*** Opening SOURCE DATA ***

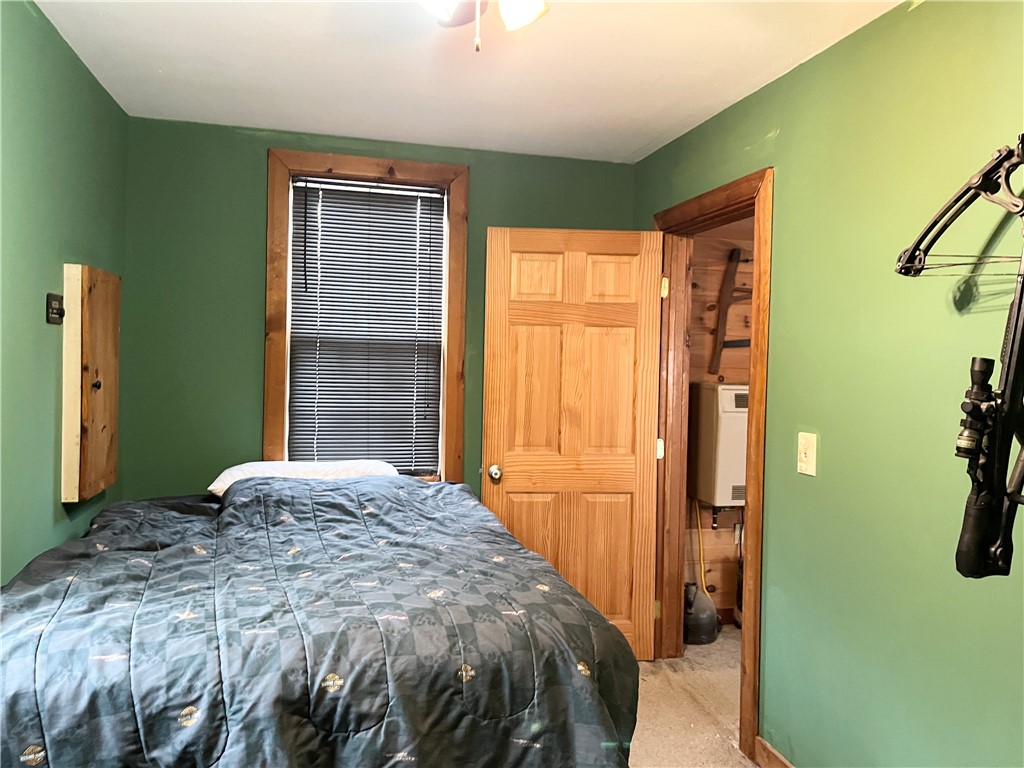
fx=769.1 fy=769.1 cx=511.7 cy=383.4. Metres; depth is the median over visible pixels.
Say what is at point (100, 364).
wall cabinet
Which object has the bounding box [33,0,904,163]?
ceiling
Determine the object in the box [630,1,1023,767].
right wall
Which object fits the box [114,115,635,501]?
back wall
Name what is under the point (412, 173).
window
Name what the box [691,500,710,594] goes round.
yellow hose
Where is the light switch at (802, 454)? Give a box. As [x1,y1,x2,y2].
[796,432,816,476]
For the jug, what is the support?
on the floor
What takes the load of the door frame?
in the right wall at (783, 216)
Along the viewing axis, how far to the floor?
3.20 m
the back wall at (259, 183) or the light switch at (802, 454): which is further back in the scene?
the back wall at (259, 183)
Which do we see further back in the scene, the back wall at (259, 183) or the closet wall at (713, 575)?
the closet wall at (713, 575)
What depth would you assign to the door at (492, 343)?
3.59 m
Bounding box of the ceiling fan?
[420,0,546,51]
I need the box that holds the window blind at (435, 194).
[286,174,445,474]
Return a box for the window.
[265,148,468,483]
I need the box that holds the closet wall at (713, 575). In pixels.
[683,214,755,622]
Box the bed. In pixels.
[0,472,640,767]
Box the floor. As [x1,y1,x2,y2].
[630,623,756,767]
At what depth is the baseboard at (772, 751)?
2.68 m
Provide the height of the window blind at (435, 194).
1.381 m
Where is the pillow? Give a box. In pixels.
[207,460,395,496]
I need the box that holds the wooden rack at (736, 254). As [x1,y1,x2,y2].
[710,247,750,376]
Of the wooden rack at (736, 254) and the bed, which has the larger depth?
the wooden rack at (736, 254)
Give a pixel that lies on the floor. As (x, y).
(711, 646)
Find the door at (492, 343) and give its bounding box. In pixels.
[481,226,664,657]
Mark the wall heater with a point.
(738, 463)
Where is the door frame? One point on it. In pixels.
(751, 414)
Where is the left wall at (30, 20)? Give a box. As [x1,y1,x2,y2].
[0,0,126,585]
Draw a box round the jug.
[683,582,718,644]
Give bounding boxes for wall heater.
[688,381,747,508]
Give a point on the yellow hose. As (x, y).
(702, 569)
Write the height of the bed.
0.942 m
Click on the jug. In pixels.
(707, 601)
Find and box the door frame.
[651,165,772,764]
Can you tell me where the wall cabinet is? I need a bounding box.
[60,264,120,501]
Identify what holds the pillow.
on the bed
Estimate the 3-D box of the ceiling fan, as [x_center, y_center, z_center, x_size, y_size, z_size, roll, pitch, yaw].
[-0.062,-0.842,1.495,0.911,0.412,0.896,1,1,-14]
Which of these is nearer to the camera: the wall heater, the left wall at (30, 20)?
the left wall at (30, 20)
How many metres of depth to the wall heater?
4.02 m
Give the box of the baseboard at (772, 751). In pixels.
[754,735,794,767]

*** Closing SOURCE DATA ***

# [EXERCISE OBJECTIVE]
Without any pictures, output the entries above exactly as they appear.

# [ANSWER]
fx=769.1 fy=769.1 cx=511.7 cy=383.4. Metres; depth is the median over visible pixels.
Say what is at point (100, 364).
wall cabinet
Which object has the bounding box [33,0,904,163]?
ceiling
Determine the object in the box [630,1,1023,767].
right wall
Which object fits the box [114,115,635,501]?
back wall
Name what is under the point (412, 173).
window
Name what the box [691,500,710,594] goes round.
yellow hose
Where is the light switch at (802, 454)? Give a box. As [x1,y1,x2,y2].
[796,432,816,476]
For the jug, what is the support?
on the floor
What takes the load of the door frame?
in the right wall at (783, 216)
Along the viewing axis, how far to the floor?
3.20 m
the back wall at (259, 183) or the light switch at (802, 454): which is further back in the scene?
the back wall at (259, 183)
Which do we see further back in the scene, the back wall at (259, 183) or the closet wall at (713, 575)?
the closet wall at (713, 575)
What depth would you assign to the door at (492, 343)?
3.59 m
Bounding box of the ceiling fan?
[420,0,546,51]
I need the box that holds the window blind at (435, 194).
[286,174,445,474]
Return a box for the window.
[265,148,468,483]
I need the box that holds the closet wall at (713, 575). In pixels.
[683,214,755,622]
Box the bed. In pixels.
[0,472,640,767]
Box the floor. As [x1,y1,x2,y2].
[630,623,756,767]
At what depth is the baseboard at (772, 751)?
2.68 m
Provide the height of the window blind at (435, 194).
1.381 m
Where is the pillow? Give a box. In pixels.
[207,460,395,496]
I need the box that holds the wooden rack at (736, 254). As [x1,y1,x2,y2].
[710,247,750,376]
Of the wooden rack at (736, 254) and the bed, which has the larger depth?
the wooden rack at (736, 254)
Give a pixel that lies on the floor. As (x, y).
(711, 646)
Find the door at (492, 343) and give its bounding box. In pixels.
[481,226,664,657]
Mark the wall heater with a point.
(738, 463)
Where is the door frame? One point on it. In pixels.
(751, 414)
Where is the left wall at (30, 20)? Give a box. As [x1,y1,x2,y2].
[0,0,126,585]
Draw a box round the jug.
[683,582,718,644]
Give bounding boxes for wall heater.
[688,381,747,508]
Give a point on the yellow hose. As (x, y).
(702, 569)
Write the height of the bed.
0.942 m
Click on the jug. In pixels.
(707, 601)
Find and box the door frame.
[651,165,772,764]
Can you tell me where the wall cabinet is? I need a bounding box.
[60,264,120,501]
Identify what holds the pillow.
on the bed
Estimate the 3-D box of the ceiling fan, as [x_center, y_center, z_center, x_size, y_size, z_size, roll, pitch, yaw].
[-0.062,-0.842,1.495,0.911,0.412,0.896,1,1,-14]
Which of these is nearer to the camera: the wall heater, the left wall at (30, 20)?
the left wall at (30, 20)
How many metres of depth to the wall heater?
4.02 m
Give the box of the baseboard at (772, 751). In pixels.
[754,735,794,767]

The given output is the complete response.